→ Assignment: Starting at the line containing "Minden héten közzétesszük a Székelyföld" and ending at the line containing "Južný región, Malawi Počasie", transcribe the listing below exactly. Keep both end lines, skip the pictures, and copy nothing else.
--------------------
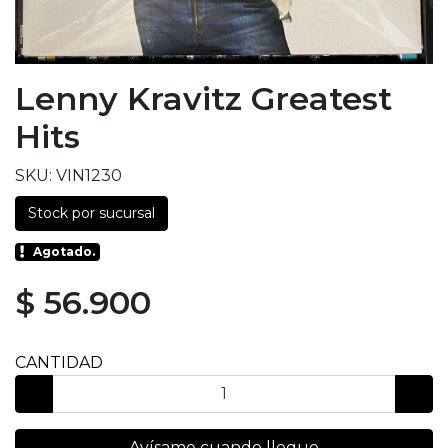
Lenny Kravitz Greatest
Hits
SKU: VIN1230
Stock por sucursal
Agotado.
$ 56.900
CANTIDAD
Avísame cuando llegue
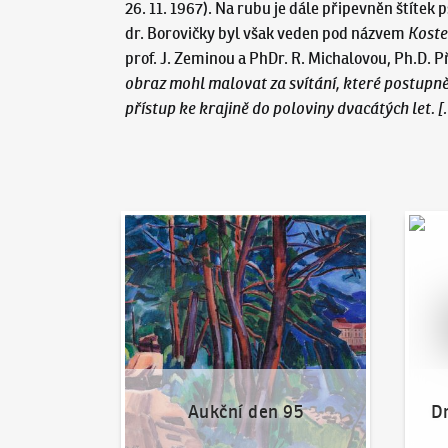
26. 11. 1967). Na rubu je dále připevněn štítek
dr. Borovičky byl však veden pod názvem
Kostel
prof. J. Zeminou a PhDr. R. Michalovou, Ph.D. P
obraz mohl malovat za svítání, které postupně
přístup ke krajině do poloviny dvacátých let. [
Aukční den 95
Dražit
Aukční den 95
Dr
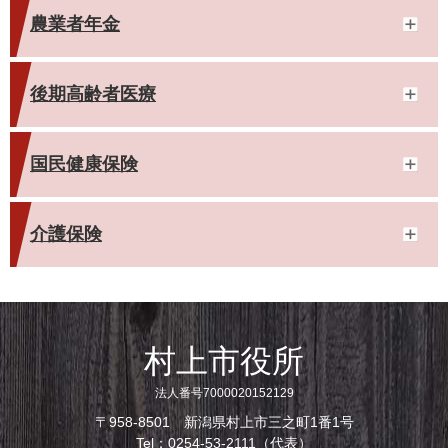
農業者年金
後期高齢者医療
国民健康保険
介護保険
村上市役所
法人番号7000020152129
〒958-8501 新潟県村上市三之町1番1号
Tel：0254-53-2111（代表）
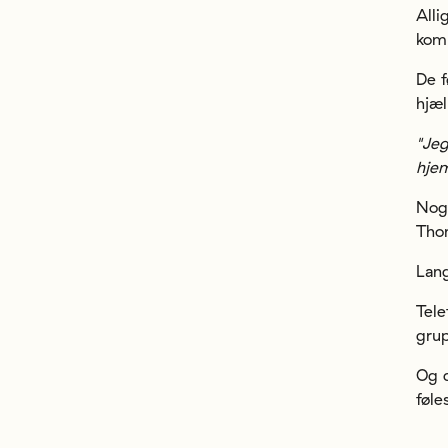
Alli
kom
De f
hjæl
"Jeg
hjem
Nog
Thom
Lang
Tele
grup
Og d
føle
--------------------
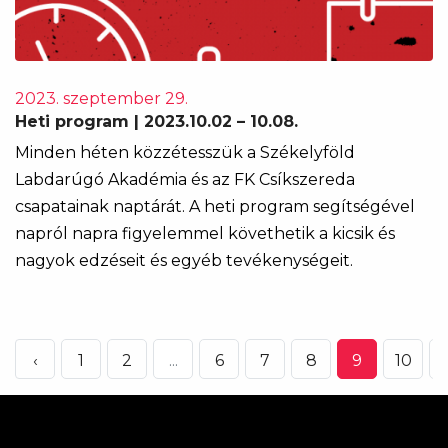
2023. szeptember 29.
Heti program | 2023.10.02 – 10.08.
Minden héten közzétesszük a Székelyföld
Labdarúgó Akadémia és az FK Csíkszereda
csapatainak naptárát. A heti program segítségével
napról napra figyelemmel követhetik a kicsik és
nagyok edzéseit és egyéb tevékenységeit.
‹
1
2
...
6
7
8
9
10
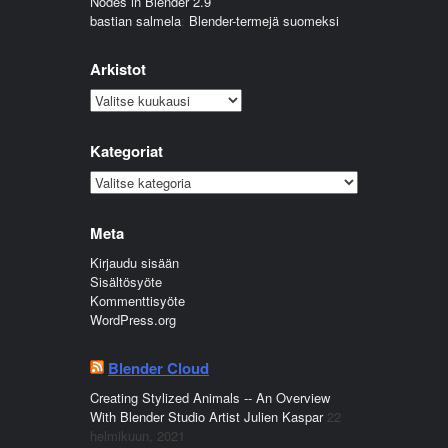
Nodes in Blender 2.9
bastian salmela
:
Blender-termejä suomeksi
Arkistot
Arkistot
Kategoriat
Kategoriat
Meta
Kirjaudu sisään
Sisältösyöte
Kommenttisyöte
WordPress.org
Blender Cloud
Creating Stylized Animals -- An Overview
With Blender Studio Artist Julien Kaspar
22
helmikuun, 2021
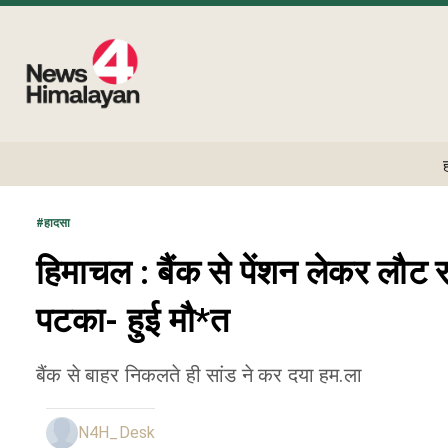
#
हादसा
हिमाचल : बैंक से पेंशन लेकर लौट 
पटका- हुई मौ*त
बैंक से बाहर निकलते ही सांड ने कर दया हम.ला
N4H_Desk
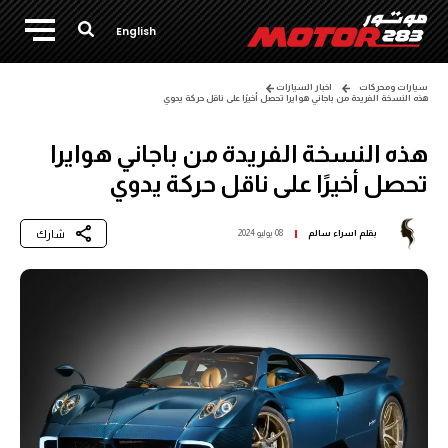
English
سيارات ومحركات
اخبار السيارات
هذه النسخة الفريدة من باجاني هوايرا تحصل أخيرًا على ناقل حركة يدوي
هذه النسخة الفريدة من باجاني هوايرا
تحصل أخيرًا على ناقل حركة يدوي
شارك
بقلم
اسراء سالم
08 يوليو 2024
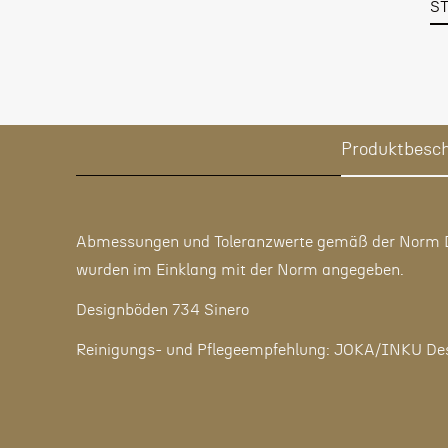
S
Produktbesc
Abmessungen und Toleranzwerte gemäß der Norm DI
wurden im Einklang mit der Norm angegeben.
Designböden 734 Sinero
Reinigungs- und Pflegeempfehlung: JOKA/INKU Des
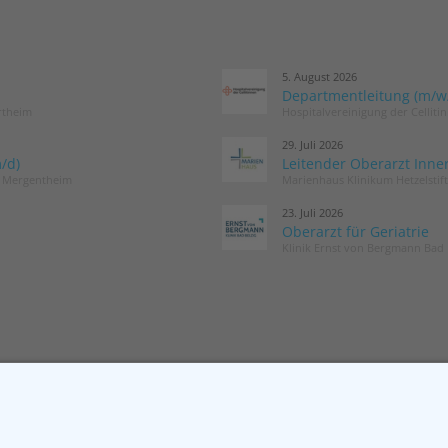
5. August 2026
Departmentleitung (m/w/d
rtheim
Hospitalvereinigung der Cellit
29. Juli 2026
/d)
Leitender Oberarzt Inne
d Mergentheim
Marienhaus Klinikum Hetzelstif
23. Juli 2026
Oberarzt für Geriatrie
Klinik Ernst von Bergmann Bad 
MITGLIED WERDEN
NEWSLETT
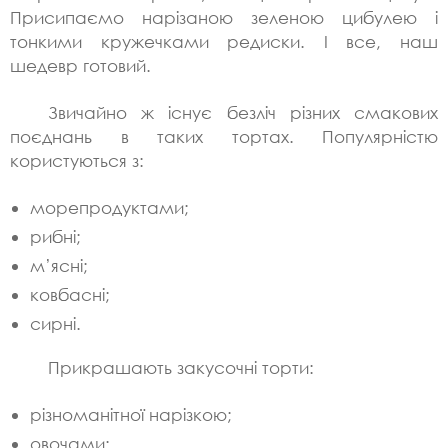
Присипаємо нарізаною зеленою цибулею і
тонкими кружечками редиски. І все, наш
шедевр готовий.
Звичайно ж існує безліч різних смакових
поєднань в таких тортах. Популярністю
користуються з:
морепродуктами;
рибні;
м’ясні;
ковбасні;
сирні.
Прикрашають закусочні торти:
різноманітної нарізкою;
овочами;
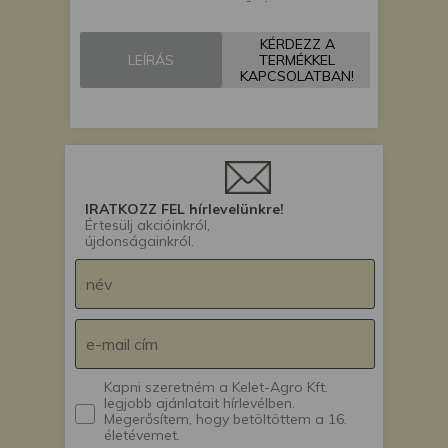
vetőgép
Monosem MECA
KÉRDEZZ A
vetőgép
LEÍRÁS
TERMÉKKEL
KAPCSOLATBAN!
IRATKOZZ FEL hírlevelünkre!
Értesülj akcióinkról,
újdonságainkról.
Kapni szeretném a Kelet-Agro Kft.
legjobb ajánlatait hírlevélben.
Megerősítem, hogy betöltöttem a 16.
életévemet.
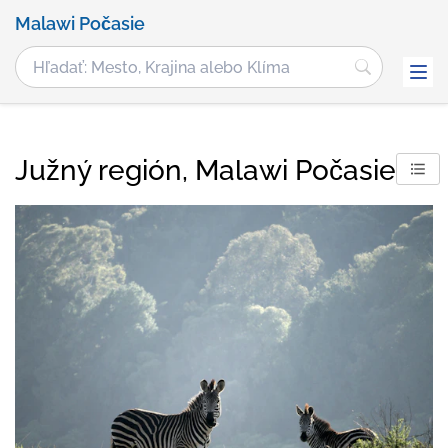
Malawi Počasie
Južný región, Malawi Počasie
--------------------
→ Task output:
Minden héten közzétesszük a Székelyföld
Labdarúgó Akadémia és az FK Csíkszereda
csapatainak naptárát. A heti program segítségével
napról napra figyelemmel követhetik a kicsik és
nagyok edzéseit és egyéb tevékenységeit.
‹
1
2
...
6
7
8
9
10
Nodes in Blender 2.9
bastian salmela
:
Blender-termejä suomeksi
Arkistot
Arkistot
Kategoriat
Kategoriat
Meta
Kirjaudu sisään
Sisältösyöte
Kommenttisyöte
WordPress.org
Blender Cloud
Creating Stylized Animals -- An Overview
With Blender Studio Artist Julien Kaspar
22
helmikuun, 2021
#
हादसा
हिमाचल : बैंक से पेंशन लेकर लौट 
पटका- हुई मौ*त
बैंक से बाहर निकलते ही सांड ने कर दया हम.ला
N4H_Desk
English
سيارات ومحركات
اخبار السيارات
هذه النسخة الفريدة من باجاني هوايرا تحصل أخيرًا على ناقل حركة يدوي
هذه النسخة الفريدة من باجاني هوايرا
تحصل أخيرًا على ناقل حركة يدوي
شارك
بقلم
اسراء سالم
08 يوليو 2024
S
Produktbesc
Abmessungen und Toleranzwerte gemäß der Norm DI
wurden im Einklang mit der Norm angegeben.
Designböden 734 Sinero
Reinigungs- und Pflegeempfehlung: JOKA/INKU Des
5. August 2026
Departmentleitung (m/w/d
rtheim
Hospitalvereinigung der Cellit
29. Juli 2026
/d)
Leitender Oberarzt Inne
d Mergentheim
Marienhaus Klinikum Hetzelstif
23. Juli 2026
Oberarzt für Geriatrie
Klinik Ernst von Bergmann Bad 
MITGLIED WERDEN
NEWSLETT
Присипаємо нарізаною зеленою цибулею і
тонкими кружечками редиски. І все, наш
шедевр готовий.
Звичайно ж існує безліч різних смакових
поєднань в таких тортах. Популярністю
користуються з:
морепродуктами;
рибні;
м’ясні;
ковбасні;
сирні.
Прикрашають закусочні торти:
різноманітної нарізкою;
овочами;
vetőgép
Monosem MECA
KÉRDEZZ A
vetőgép
LEÍRÁS
TERMÉKKEL
KAPCSOLATBAN!
IRATKOZZ FEL hírlevelünkre!
Értesülj akcióinkról,
újdonságainkról.
Kapni szeretném a Kelet-Agro Kft.
legjobb ajánlatait hírlevélben.
Megerősítem, hogy betöltöttem a 16.
életévemet.
Malawi Počasie
Južný región, Malawi Počasie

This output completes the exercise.